## [WHAT TO WORK ON]
Repeat the lines of the data exactly and exclude any picture among them.

[Document layout detection data]
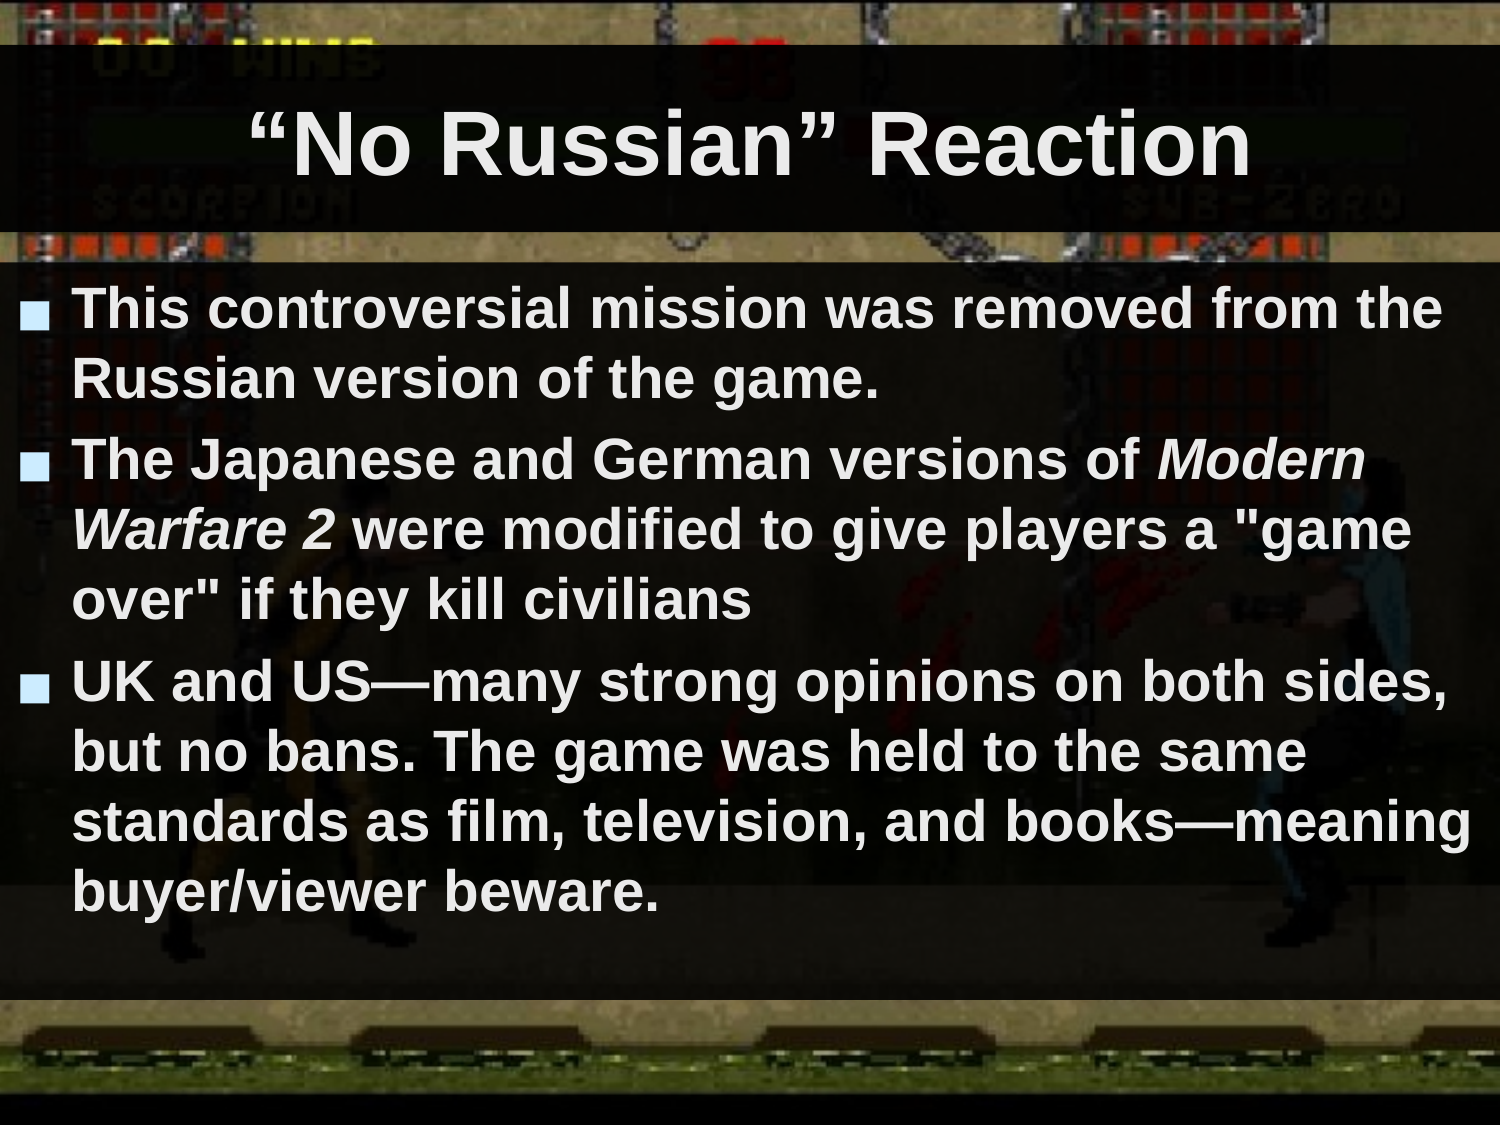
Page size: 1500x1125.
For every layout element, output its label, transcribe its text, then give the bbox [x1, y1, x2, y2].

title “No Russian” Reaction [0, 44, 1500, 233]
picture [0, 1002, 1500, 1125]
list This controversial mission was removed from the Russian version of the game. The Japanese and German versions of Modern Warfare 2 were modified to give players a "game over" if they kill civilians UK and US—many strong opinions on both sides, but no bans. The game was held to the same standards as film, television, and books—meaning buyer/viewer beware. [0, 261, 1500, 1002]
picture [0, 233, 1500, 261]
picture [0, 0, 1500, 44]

## [TASK ANSWER]
Page size: 1500x1125.
For every layout element, output its label, transcribe its text, then give the bbox [x1, y1, x2, y2].

title “No Russian” Reaction [0, 44, 1500, 233]
picture [0, 1002, 1500, 1125]
list This controversial mission was removed from the Russian version of the game. The Japanese and German versions of Modern Warfare 2 were modified to give players a "game over" if they kill civilians UK and US—many strong opinions on both sides, but no bans. The game was held to the same standards as film, television, and books—meaning buyer/viewer beware. [0, 261, 1500, 1002]
picture [0, 233, 1500, 261]
picture [0, 0, 1500, 44]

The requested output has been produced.